Dr. Steve Johnston


I want to increase the gluten in my homemade bread as much as possible to increase the protein levels in the bread. I am doing this in an attempt to get as much protein as possible out of the bread for a vegan diet.  

I have no problem with a firmer chewier bread or digesting gluten. I have some 80% gluten flour that I want to mix with whole wheat flour.  

I was thinking of using a "No Knead Bread Recipe" and using cold water to keep the level of long strings of gluten down but still keep the protein.  

How much is the maximum I can probably add of the high gluten flour with the whole wheat flour and still get a decently edible result? Any other things I can alter in the recipe to help or other suggestions you can make??


Vital wheat gluten is the dried insoluble gluten protein of wheat flour from which the starch and soluble components have been removed by a washing process and which, upon drying, has been reduced to a free-flowing, cream-colored powder. Vital wheat gluten normally contains 70 to 80% active gluten.
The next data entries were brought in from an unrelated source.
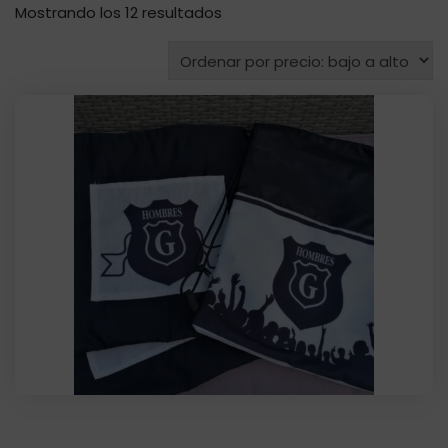
Ordenado
Mostrando los 12 resultados
por
precio:
bajo
a
alto
Bolsa hidrofuga cuerditas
General use levels of vital wheat gluten: Hard rolls, French and Italian-type breads 2-3% (% Flour basis); dark breads, including rye 1 – 3%; Raisin and related heavy breads 2-3%. The dry vital wheat gluten is usually added with other dry ingredients, prior to water addition. 

You will need to experiment starting with around 6% addition of vital wheat gluten to increase the protein content of the flour and get your desired results. 

Another suggestion is to experiment with 100 percent gluten flour. (Gluten flour is made from white flour that has had the starch removed in order to concentrate the gluten from fifty to seventy-five percent, depending on the brand of gluten flour.) The flour is more expensive than regular flour and absorbs and holds more water or other liquid than does regular flour. A high-gluten white flour will require more mix time than a white flour with a lower gluten content, because it takes longer to develop the gluten in high-gluten flour. Also, the dough will stiffen even after it is mixed and as it rises. 

I will be interested in hearing back from you about your successful trials to increase the protein levels in your homemade bread.